There is a great deal to unpack here even with this simple example.  The most important detail is this:  ChatGPT is the first disruptive jump in federated search since Google appeared in the late 1990s.  

It is a completely different way to retrieve information.  Users may interact with the search process.  Users may provide feedback to the search process to refine or improve results.  Users may construct complex written instruction.  This allows multiple queries (probably better thought of as workflows with the potential to add if/else controls) to be wrapped in a single request.  Users may instruct the federated search process to construct new artifacts from multiple points of interest identified in multiple documents.  These points simply scratch the surface of what it will become. 

ChatGPT, my friend.  Indeed.

Citations:

[1] Article listing early search engines.  For those old enough to remember, you may have forgotten some: https://www.perfectsearchmedia.com/blog/google-brief-history-search-engines

[2] BBC article about the fight against ChatGPT plagiarism: https://www.bbc.com/news/world-us-canada-64252570

[3] BBC article where Nick Cave questions ChatGPT’s abilities at lyric writing: https://www.bbc.com/news/entertainment-arts-64302944

[4] Generated by OpenAI’s language model (ChatGPT), (OpenAI, January 27, 2023).

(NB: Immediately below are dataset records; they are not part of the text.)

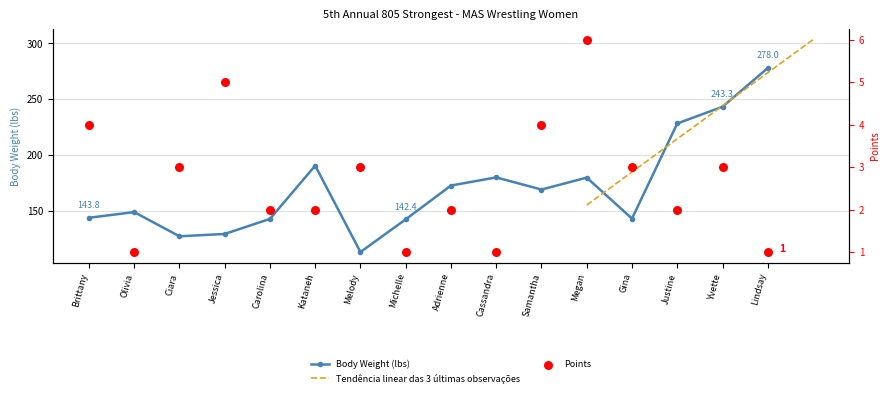

At how many categories does at least one series exceed 77?

16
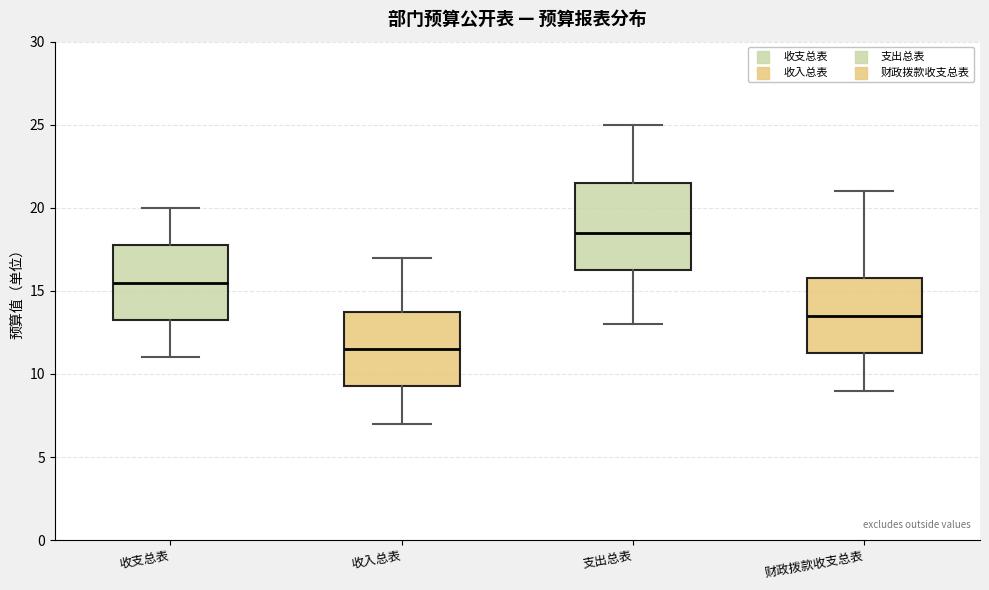

Where does the median line of the box for 财政拨款收支总表 sit on the y-axis? The values are not printed on the chart, so give them approximately, as read against the axis.

13.5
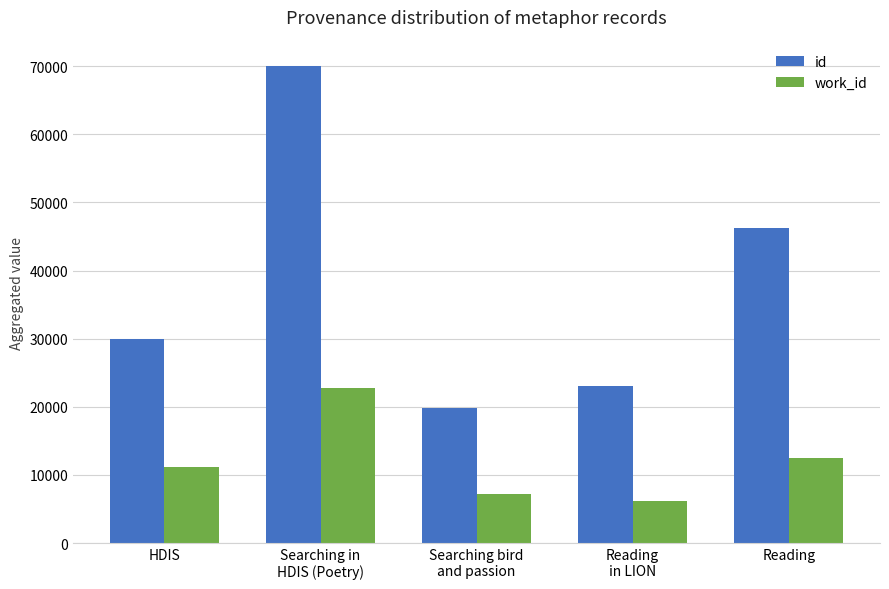

What is the value of the id bar at the 1st from the left?

29889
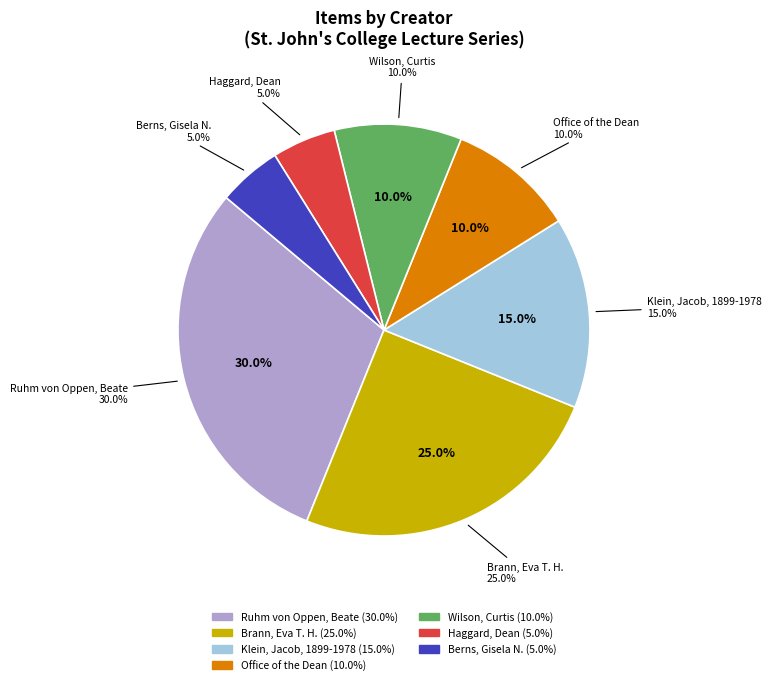

Does Brann, Eva T. H. account for over 50% of the chart?

No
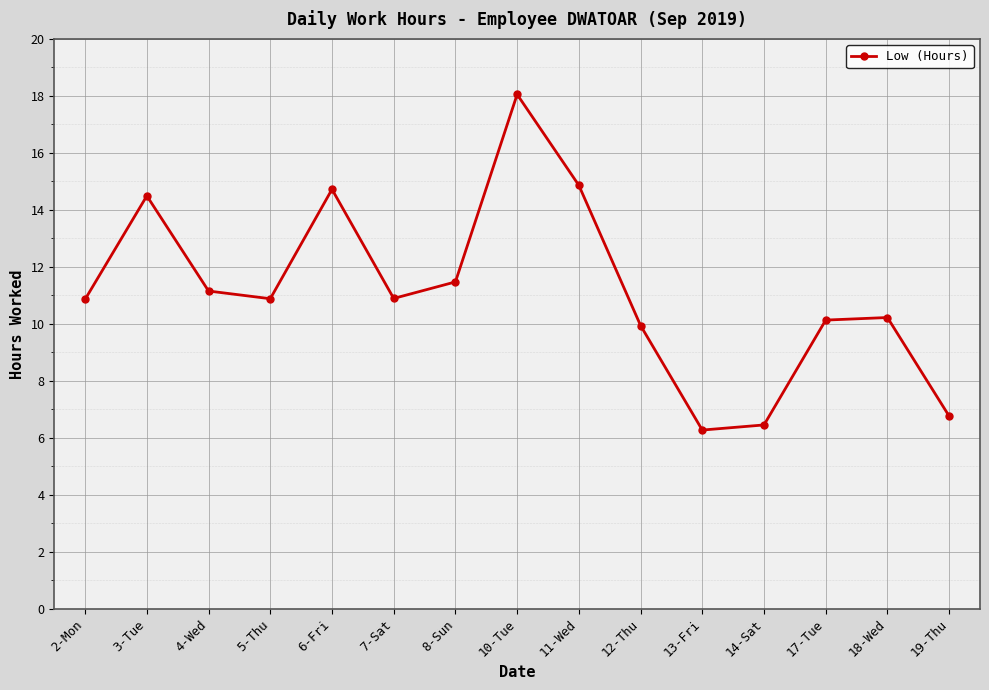

What is the ratio of the value at 11-Wed to the value at 3-Tue?

1.0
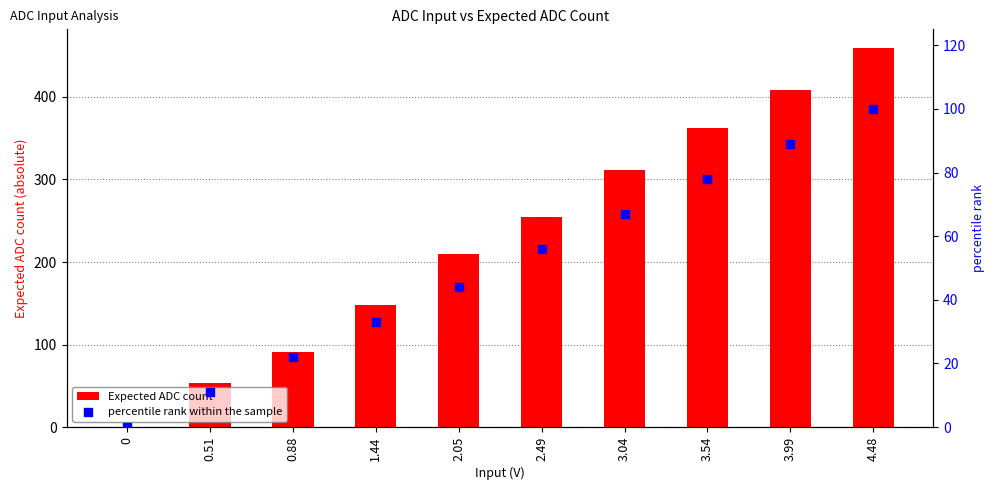

What are all the series names shown in the legend?

Expected ADC count, percentile rank within the sample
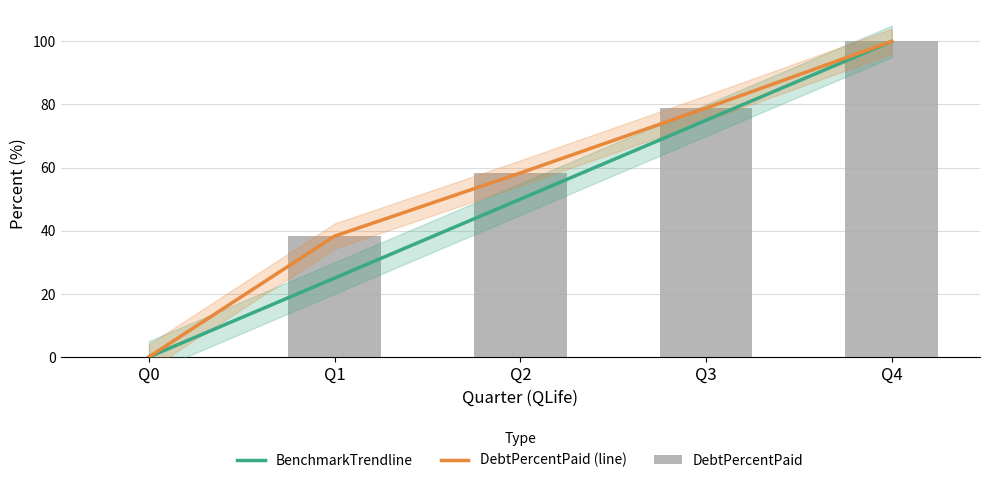

Reading left to right, extract all data points from this chart.

BenchmarkTrendline: 0.0	25.0	50.0	75.0	100.0
DebtPercentPaid (line): 0.0	38.3	58.3	78.9	100.0
DebtPercentPaid: 0.0	38.3	58.3	78.9	100.0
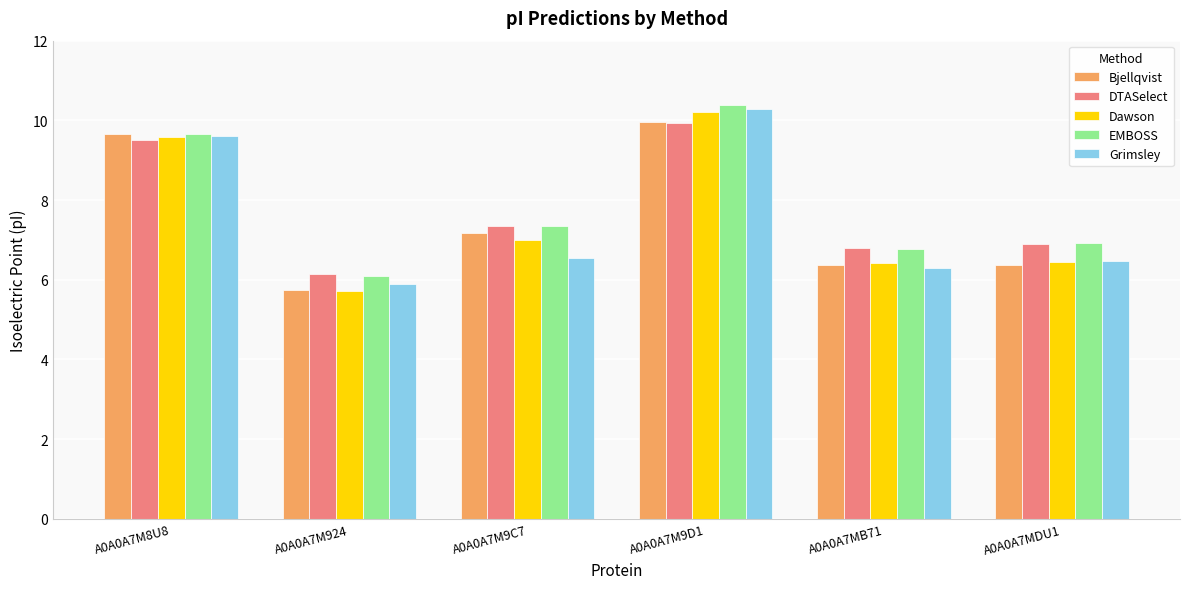

True or false: Grimsley has a value of 5.9 at A0A0A7M924.

True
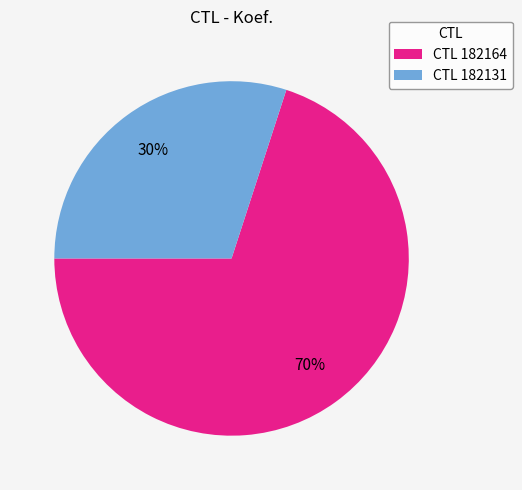

To the nearest percent, what is the average slice percentage?

50%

[5] Overleaf – an excellent tool to streamline a lot of the chores with assembling and maintaining a LaTeX document: https://www.overleaf.com/

[6] Leslie Lamport’s book on LaTex – still an excellent reference guide.  Found here on Amazon’s bookstore: 0201529831

* Note, ChatGPT performs written language generation, not natural language generation.  This has been verified in a conversation with ChatGPT itself.  What ChatGPT does should not be given the name natural language generation, tempting as that maybe.  This is a far broader area with far broader implications.  It will be the focus of a future blog post.

** This point may be argued by computer scientists and computer programmers who work in industry.  The validity of these arguments will be the focus of a future blog post.

*** Images kindly generated and provided by ChatGPT on January 27, 2023.